Work instructions: Reproduce the mailing-list reply on the incremental computation pipeline for HUDI in full, word for word, keeping every line and the quoted portion unchanged.
── Page extract
Re: [DISCUSS] Incremental computation pipeline for HUDI

Posted by Vinoth Chandar <vi...@apache.org>.

Hi,

Is the intent of the flag to convey if an insert delete or update changed
the record? If so I would imagine that we do this even for cow tables,
since that also supports a logical notion of a change stream using the
commit_time meta field.

You may be right, but I am trying to understand the use case for this. Any
links/flink docs I can read?

Another aspect to think about is, how the new flag can be added to existing
tables and if the schema evolution would be fine.

Thanks
Vinoth

On Thu, Apr 8, 2021 at 2:13 AM Danny Chan <da...@apache.org> wrote:

> I tries to do a POC for flink locally and it works well, in the PR i add a
> new metadata column named "_hoodie_change_flag", but actually i found that
> only log format needs this flag, and the Spark may has no ability to handle
> the flag for incremental processing yet.
>
> So should i add the "_hoodie_change_flag" metadata column, or is there any
> better solution for this?
────
── Source material
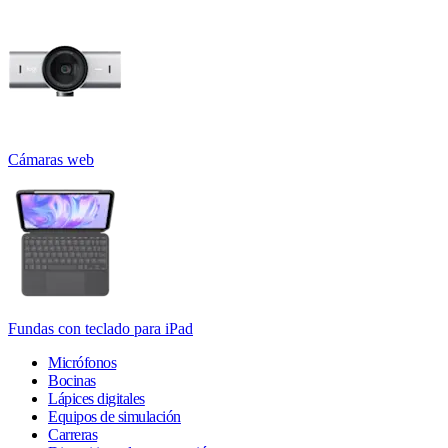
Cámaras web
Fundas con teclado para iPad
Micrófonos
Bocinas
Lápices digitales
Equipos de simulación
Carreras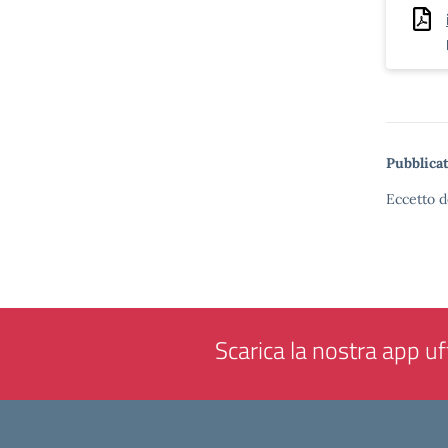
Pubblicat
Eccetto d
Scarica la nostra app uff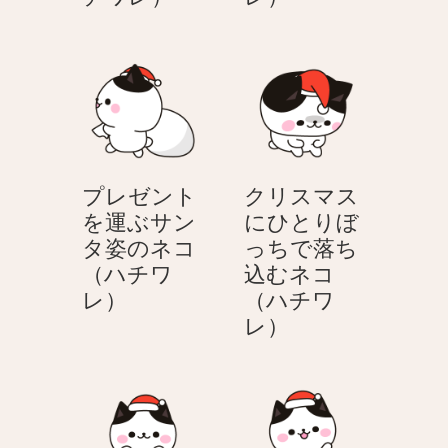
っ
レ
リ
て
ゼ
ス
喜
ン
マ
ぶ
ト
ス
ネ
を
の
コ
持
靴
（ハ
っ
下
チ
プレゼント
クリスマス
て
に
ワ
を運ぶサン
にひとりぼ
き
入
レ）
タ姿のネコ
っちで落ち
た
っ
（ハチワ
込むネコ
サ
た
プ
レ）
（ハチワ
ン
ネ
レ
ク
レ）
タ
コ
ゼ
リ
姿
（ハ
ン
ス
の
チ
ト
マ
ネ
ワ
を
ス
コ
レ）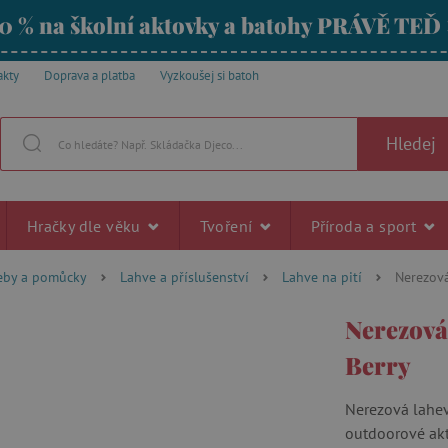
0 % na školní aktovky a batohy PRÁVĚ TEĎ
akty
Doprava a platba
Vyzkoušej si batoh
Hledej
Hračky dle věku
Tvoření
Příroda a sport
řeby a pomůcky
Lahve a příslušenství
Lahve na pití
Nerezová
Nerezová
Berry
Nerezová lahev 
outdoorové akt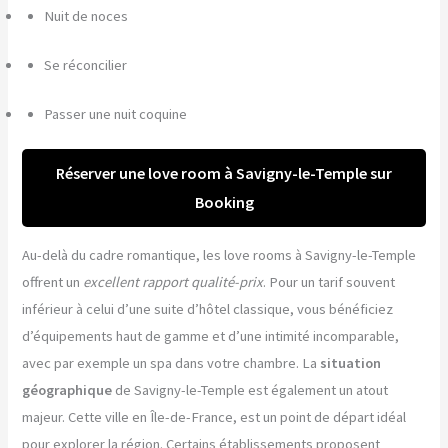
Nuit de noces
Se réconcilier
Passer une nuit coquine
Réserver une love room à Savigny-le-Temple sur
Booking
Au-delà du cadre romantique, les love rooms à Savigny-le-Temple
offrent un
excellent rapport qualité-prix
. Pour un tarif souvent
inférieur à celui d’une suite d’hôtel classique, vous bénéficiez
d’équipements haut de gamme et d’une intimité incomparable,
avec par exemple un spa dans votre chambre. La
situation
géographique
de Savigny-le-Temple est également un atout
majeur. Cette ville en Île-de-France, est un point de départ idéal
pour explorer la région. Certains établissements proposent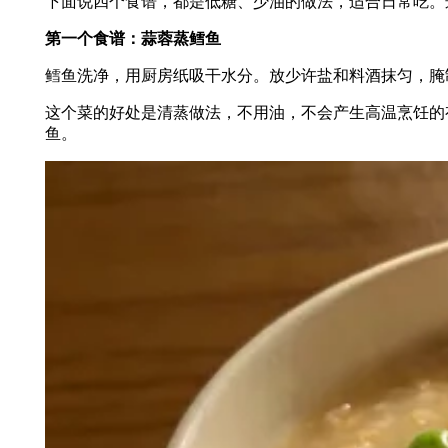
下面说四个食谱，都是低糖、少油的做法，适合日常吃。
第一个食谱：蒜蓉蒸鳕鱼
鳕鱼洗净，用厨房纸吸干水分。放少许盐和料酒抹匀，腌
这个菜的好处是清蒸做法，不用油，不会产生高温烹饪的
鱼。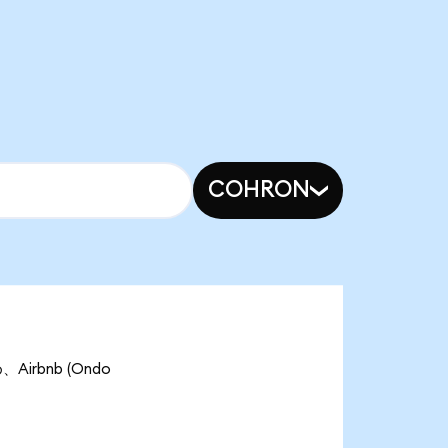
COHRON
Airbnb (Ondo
────
── Source material
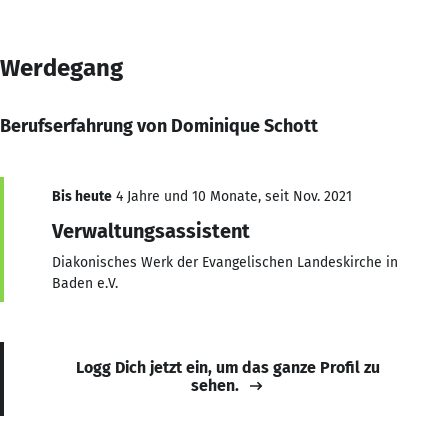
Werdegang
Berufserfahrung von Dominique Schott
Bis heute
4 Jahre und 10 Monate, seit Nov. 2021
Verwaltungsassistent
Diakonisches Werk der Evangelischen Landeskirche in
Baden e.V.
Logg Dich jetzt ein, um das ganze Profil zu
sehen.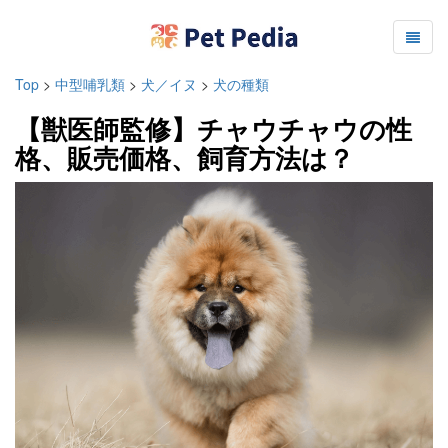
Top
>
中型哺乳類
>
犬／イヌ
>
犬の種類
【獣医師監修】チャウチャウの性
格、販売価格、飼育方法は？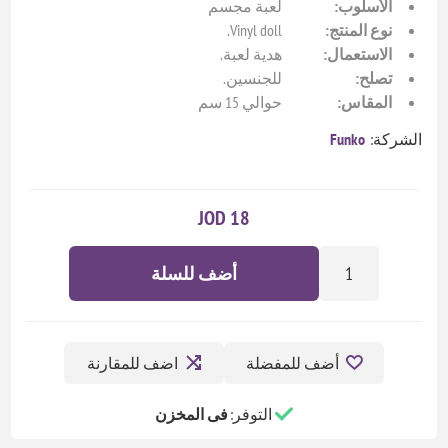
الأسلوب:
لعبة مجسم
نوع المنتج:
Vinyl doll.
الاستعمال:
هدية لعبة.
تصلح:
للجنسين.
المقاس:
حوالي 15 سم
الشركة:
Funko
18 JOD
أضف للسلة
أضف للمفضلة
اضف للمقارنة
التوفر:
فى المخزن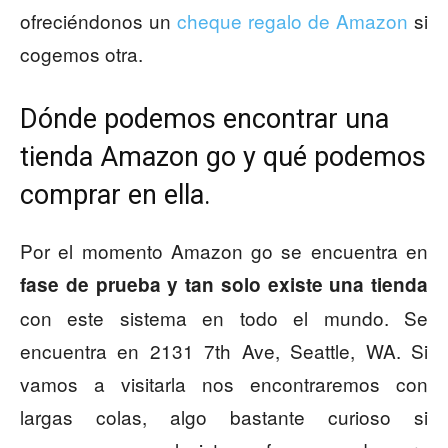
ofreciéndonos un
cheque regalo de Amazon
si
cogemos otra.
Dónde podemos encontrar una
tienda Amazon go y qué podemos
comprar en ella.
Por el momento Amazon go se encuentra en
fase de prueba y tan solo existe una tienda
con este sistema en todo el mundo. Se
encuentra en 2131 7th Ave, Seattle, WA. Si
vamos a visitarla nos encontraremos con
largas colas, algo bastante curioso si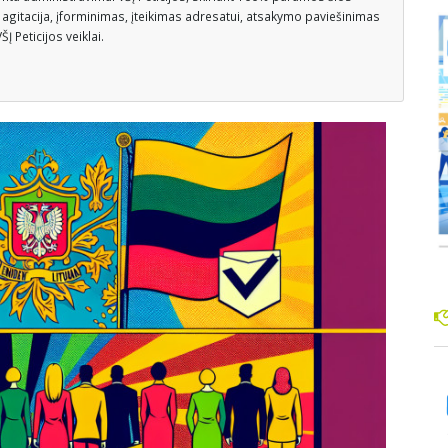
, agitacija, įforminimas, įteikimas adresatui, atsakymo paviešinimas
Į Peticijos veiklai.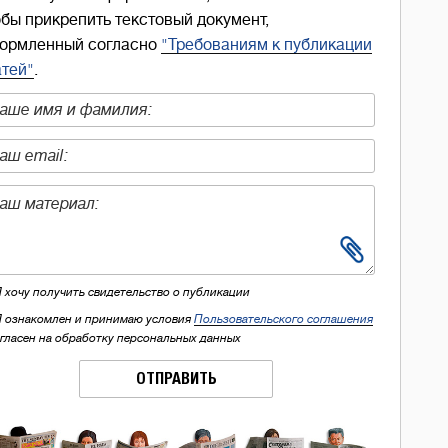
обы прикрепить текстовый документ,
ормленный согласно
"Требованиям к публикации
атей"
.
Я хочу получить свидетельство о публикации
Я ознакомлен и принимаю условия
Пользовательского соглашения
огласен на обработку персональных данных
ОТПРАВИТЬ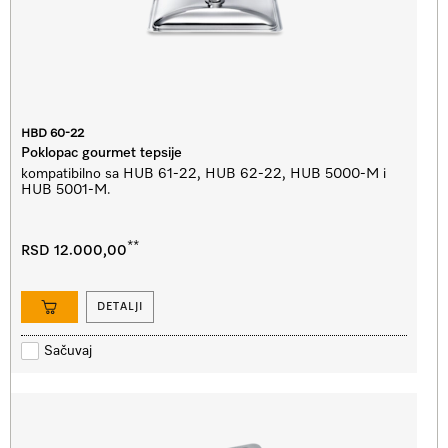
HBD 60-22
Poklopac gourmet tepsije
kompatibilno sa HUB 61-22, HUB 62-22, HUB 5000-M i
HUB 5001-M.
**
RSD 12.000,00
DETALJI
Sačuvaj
────
── Source material
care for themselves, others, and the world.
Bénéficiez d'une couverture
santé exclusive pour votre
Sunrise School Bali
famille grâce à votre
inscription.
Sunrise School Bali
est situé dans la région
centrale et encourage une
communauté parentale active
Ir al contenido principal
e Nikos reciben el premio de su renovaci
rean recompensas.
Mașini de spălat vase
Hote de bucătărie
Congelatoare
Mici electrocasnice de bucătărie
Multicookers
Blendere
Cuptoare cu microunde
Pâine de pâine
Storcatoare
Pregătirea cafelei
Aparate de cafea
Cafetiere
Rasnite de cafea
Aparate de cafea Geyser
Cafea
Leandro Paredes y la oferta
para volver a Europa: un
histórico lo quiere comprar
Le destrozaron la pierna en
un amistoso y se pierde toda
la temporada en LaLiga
────
Finished exercise:
Re: [DISCUSS] Incremental computation pipeline for HUDI

Posted by Vinoth Chandar <vi...@apache.org>.

Hi,

Is the intent of the flag to convey if an insert delete or update changed
the record? If so I would imagine that we do this even for cow tables,
since that also supports a logical notion of a change stream using the
commit_time meta field.

You may be right, but I am trying to understand the use case for this. Any
links/flink docs I can read?

Another aspect to think about is, how the new flag can be added to existing
tables and if the schema evolution would be fine.

Thanks
Vinoth

On Thu, Apr 8, 2021 at 2:13 AM Danny Chan <da...@apache.org> wrote:

> I tries to do a POC for flink locally and it works well, in the PR i add a
> new metadata column named "_hoodie_change_flag", but actually i found that
> only log format needs this flag, and the Spark may has no ability to handle
> the flag for incremental processing yet.
>
> So should i add the "_hoodie_change_flag" metadata column, or is there any
> better solution for this?